### SELECTED TEXT:
Secondly, to expressly declare your live-in partner in the birth certificate of your son as the latter’s father would amount to a commission of the crime of falsification. It is clearly stated under Article 172 of the Revised Penal Code (RPC) that a private individual shall be penalized if he/she shall, in any public or official document, commit any of the falsifications enumerated in Article 171, of the said law, to wit: “x x x 1. Counterfeiting or imitating any handwriting, signature or rubric; 2. Causing it to appear that persons have participated in any act or proceeding when they did not in fact so participate; 3. Attributing to persons who have participated in an act or proceeding statements other than those in fact made by them; 4. Making untruthful statements in a narration of facts; 5. Altering true dates; 6. Making any alteration or intercalation in a genuine document which changes its meaning; 7. Issuing in an authenticated form a document purporting to be a copy of an original document when no such original exists, or including in such a copy a statement contrary to, or different from, that of the genuine original; or 8. Intercalating any instrument or note relative to the issuance thereof in a protocol, registry, or official book. x x x” (Emphasis supplied)

(Saved data entries)

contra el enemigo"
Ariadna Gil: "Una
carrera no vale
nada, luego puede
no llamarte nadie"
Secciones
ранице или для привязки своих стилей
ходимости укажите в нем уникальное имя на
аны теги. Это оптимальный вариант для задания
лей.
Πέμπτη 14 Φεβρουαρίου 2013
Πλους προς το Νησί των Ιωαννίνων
==
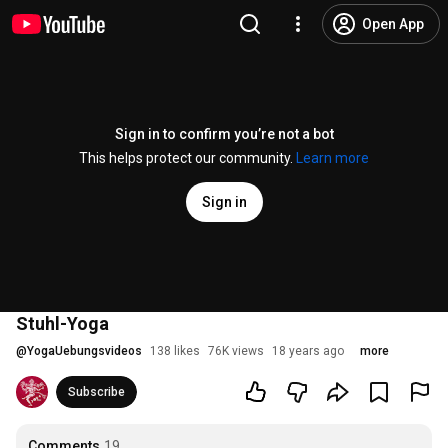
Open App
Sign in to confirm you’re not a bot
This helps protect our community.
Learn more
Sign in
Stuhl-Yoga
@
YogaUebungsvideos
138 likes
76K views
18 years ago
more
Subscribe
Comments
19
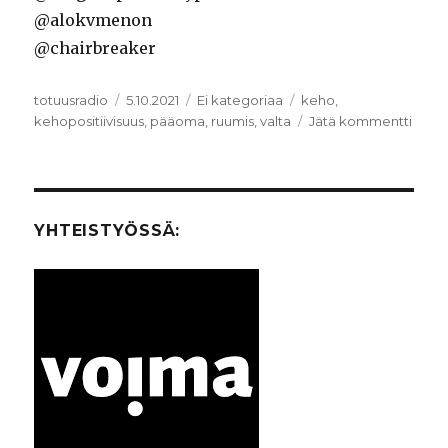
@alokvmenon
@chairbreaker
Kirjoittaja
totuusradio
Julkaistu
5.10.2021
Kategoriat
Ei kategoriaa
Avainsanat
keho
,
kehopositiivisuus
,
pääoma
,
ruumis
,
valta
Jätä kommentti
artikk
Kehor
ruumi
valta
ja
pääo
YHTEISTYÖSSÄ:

### EXERCISE TASKS:
1. Report how many lines of the rows contain the string "Sign", treating uppercase and lowercase as different. Give only the number.
2. Resume the passage on falsification under the Revised Penal Code, writing on from its final sentence.

### ANSWERS:
1. 2

2.
If you truly intend to give what is best for your son, then you should only declare what is true in his birth certificate. Besides, you mentioned that you and your live-in partner have plans of binding yourselves in marriage. You may look into the possibility of adoption after the celebration of your marriage. That way, their filiation may be legally settled and your son may then lawfully be allowed to use his surname.

We hope that we were able to answer your queries. Please be reminded that this advice is based solely on the facts you have narrated and our appre–ciation of the same. Our opinion may vary when other facts are changed or elaborated.